AT&T is taking a stand against concerns over potential liability for lead contamination from its copper telecommunications cables. Despite recent stock drops, both AT&T and Verizon Communications believe the market has overreacted.
In response to reports by The Wall Street Journal regarding health dangers associated with lead-sheathed cables, AT&T has decided to pause the removal of two such cables in Lake Tahoe. Instead, the company plans to conduct additional testing and engage in discussions with regulators.
AT&T is questioning the methods and findings presented by The Wall Street Journal in a court filing. The Journal’s report indicated higher lead concentrations than what AT&T’s own testing had revealed. Consequently, AT&T has decided to halt cable removal plans to ensure a thorough examination of the cables’ safety.
Verizon, on the other hand, has assured that it takes concerns about lead-sheathed cables seriously. The company is currently testing the sites mentioned in The Wall Street Journal’s report.
Financial analysts believe that the recent stock drops have been excessive. Even if AT&T were to bear a $35 billion cost for lead exposure and Verizon an $8 billion hit, both companies have sufficient resources to maintain their current dividends.
“While there have been numerous estimates ranging from $5 billion to $50 billion in terms of liability, we believe that the stock prices already account for a reasonable estimate,” stated Brandon Nispel, an analyst at KeyBanc, in a research note.
AT&T and Verizon Stocks Face Challenges Amid Lead Exposure Concerns
Investors are closely watching the telecommunications industry as lead exposure concerns continue to impact major players. AT&T and Verizon, two of the largest telecommunications companies in the United States, are now facing challenges related to lead cables and tough competition.
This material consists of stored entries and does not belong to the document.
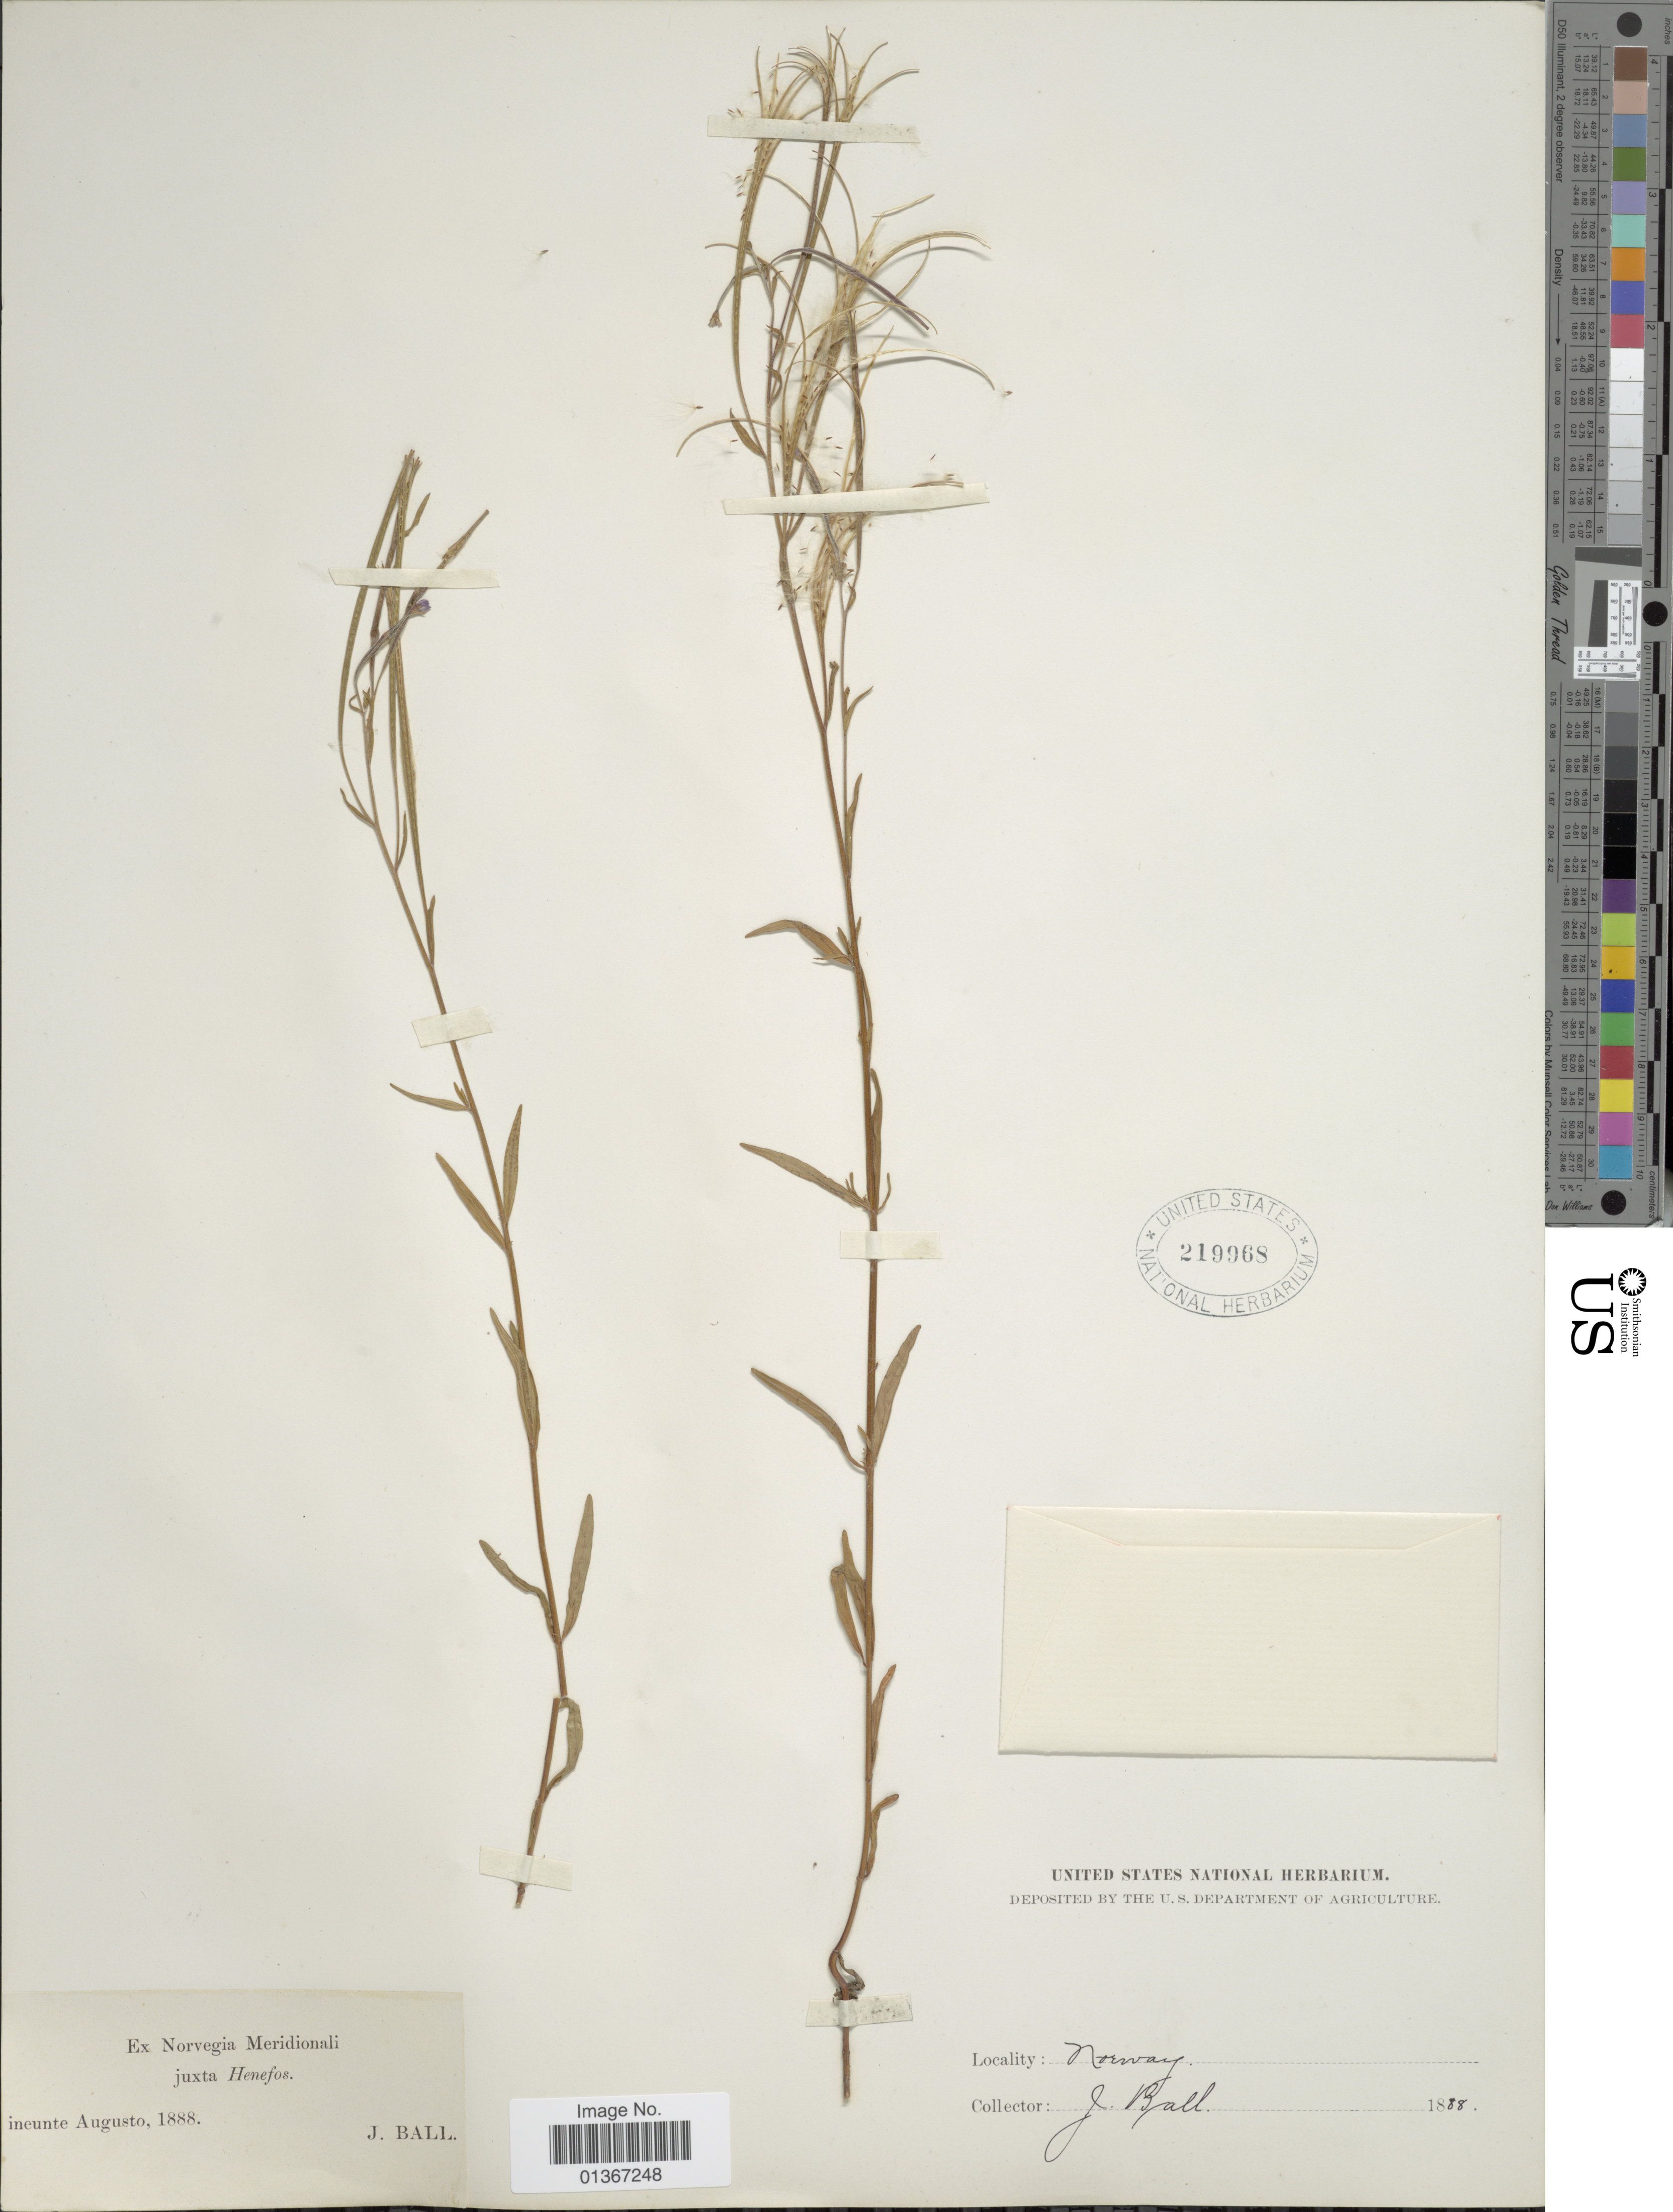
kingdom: Plantae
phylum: Tracheophyta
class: Magnoliopsida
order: Myrtales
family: Onagraceae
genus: Epilobium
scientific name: Epilobium sp.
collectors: J. Ball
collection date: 1888-08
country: Norway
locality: Ex Norvegia Meridionali juxta Henefos.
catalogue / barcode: US 219968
According to Oppenheimer analyst Timothy Horan, the total industry liability related to lead exposure is estimated to be between $2 billion and $20 billion. This news has already resulted in a $30 billion hit for the sector. Horan suggests that Verizon may be a safer investment than AT&T due to its lower lead exposure.
While AT&T experienced a significant increase in stock value, closing at $14.59 on Wednesday with an 8.5% increase, Verizon also saw a positive one-day percent increase of 5.3%, closing at $33.97. These gains come after both companies faced initial setbacks following reports about lead-clad cables.
Analysts at Raymond James expect that most telecom companies will have lower proportions of lead-clad cables in their networks compared to the estimated 10% for AT&T’s copper footprint. This has resulted in a positive response for other companies such as Frontier Communications, Lumen Technologies, Consolidated Communications Holdings, American Tower, and SBA Communications.
Looking ahead, Raymond James analysts believe that the required remediation efforts will be manageable for the industry over several years and will have minimal impact on capital expenditure for expanding high-speed connections through fiber and 5G wireless technologies.
As the telecommunications industry navigates these challenges, it is important for investors to carefully consider the implications of lead exposure and competition when making investment decisions.